Aucune évolution notable n'a été enregistrée en ce qui concerne le prix de gros moyen des bananes sur le marché de l'Union au début du mois de septembre 2016 (945 EUR/tonne) par rapport aux prix de gros moyens des bananes jaunes au cours des mois précédents.

(10)

Rien n'indique, par conséquent, que la stabilité du marché de l'Union ait été perturbée par le fait que les importations de bananes fraîches en provenance du Guatemala ont dépassé le volume de déclenchement annuel défini, ni qu'il y ait eu une incidence sensible sur la situation des producteurs de l'Union européenne.

(11)

Enfin, aucun élément n'indique une menace de détérioration grave ou une détérioration grave pour les producteurs des régions ultrapériphériques de l'Union européenne en août 2016.

(12)

Sur la base de l'examen qui précède, la Commission a conclu que la suspension du droit de douane préférentiel applicable aux importations de bananes originaires du Guatemala n'était pas appropriée.

(13)

Étant donné que le volume de déclenchement annuel a déjà été dépassé en septembre, même si le volume total des importations en provenance du Guatemala est faible sur le marché de l'Union européenne, la Commission poursuivra toutefois ses activités régulières de suivi à cet égard,

A ADOPTÉ LA PRÉSENTE DÉCISION:

Article premier

La suspension temporaire du droit de douane préférentiel applicable aux importations de bananes fraîches originaires du Guatemala, relevant de la position 0803 90 10 de la nomenclature combinée de l'Union européenne, n'est pas appropriée durant l'année 2016.

Article 2

La présente décision entre en vigueur le jour de sa publication au Journal officiel de l'Union européenne.
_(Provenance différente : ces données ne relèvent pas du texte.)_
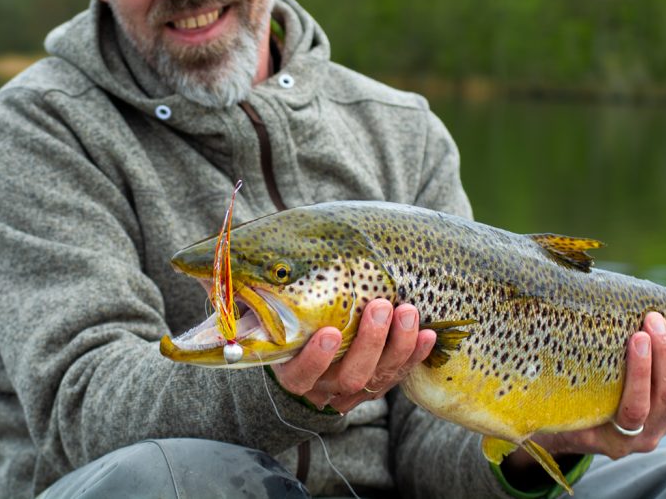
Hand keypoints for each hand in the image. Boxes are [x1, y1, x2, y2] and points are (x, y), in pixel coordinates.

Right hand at [271, 299, 435, 413]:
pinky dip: (415, 356)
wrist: (307, 353)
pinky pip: (399, 376)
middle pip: (349, 377)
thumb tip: (238, 274)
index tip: (328, 332)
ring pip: (378, 378)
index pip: (301, 374)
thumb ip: (258, 305)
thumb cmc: (289, 327)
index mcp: (293, 373)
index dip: (316, 358)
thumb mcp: (270, 320)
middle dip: (370, 342)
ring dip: (397, 345)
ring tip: (407, 312)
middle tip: (380, 307)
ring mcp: (353, 391)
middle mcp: (324, 389)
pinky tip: (427, 334)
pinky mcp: (376, 386)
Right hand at [507, 311, 665, 472]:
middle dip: (664, 353)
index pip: (635, 409)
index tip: (635, 336)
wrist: (571, 434)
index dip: (641, 373)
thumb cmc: (553, 412)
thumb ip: (541, 391)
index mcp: (611, 439)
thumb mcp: (545, 408)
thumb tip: (517, 346)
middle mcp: (642, 437)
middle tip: (651, 319)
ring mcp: (662, 426)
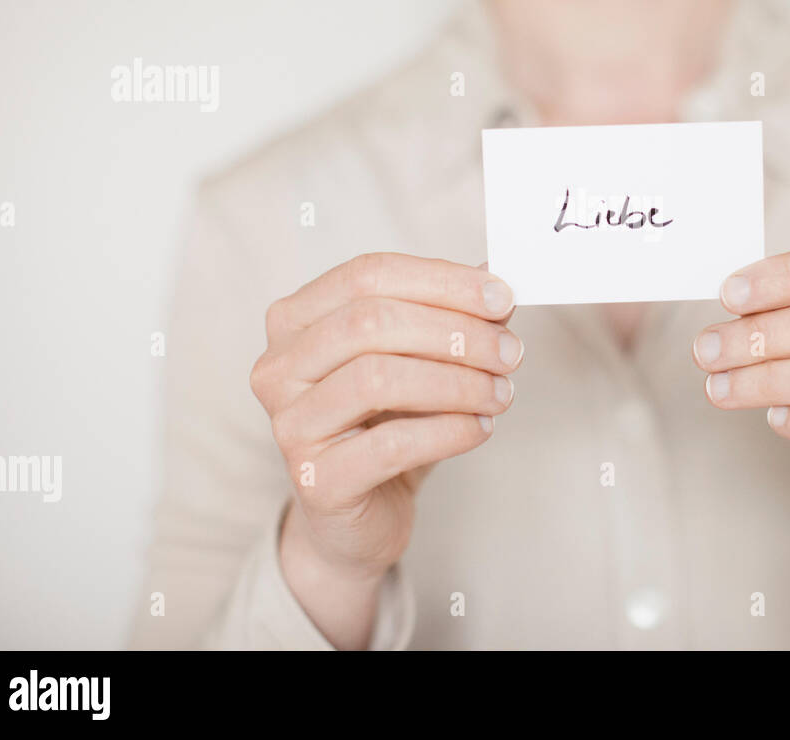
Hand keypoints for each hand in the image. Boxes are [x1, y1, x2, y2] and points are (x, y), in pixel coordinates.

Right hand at [249, 253, 521, 647]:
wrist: (361, 515)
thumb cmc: (386, 425)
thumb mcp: (419, 360)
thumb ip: (451, 315)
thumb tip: (496, 277)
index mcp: (296, 320)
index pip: (368, 275)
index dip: (442, 280)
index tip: (503, 296)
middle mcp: (279, 367)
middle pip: (370, 322)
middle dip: (454, 332)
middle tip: (510, 351)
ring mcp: (290, 425)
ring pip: (377, 379)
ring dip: (457, 382)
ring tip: (501, 392)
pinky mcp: (314, 481)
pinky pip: (391, 444)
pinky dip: (449, 431)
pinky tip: (480, 428)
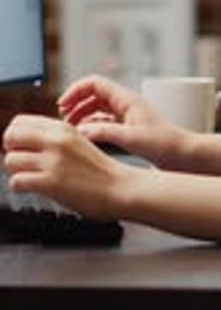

Fait à Bruxelles, le 21 octobre 2016.

Par la Commission

Le président

Jean-Claude JUNCKER


(1) JO L 17 du 19.1.2013, p. 13.

(2) Règlement (UE) no 182/2011 du Parlement européen et du Conseil du 16 février 2011 établissant les règles et principes généraux relatifs aux modalités de contrôle par les États membres de l'exercice des compétences d'exécution par la Commission (JO L 55 du 28.2.2011, p. 13).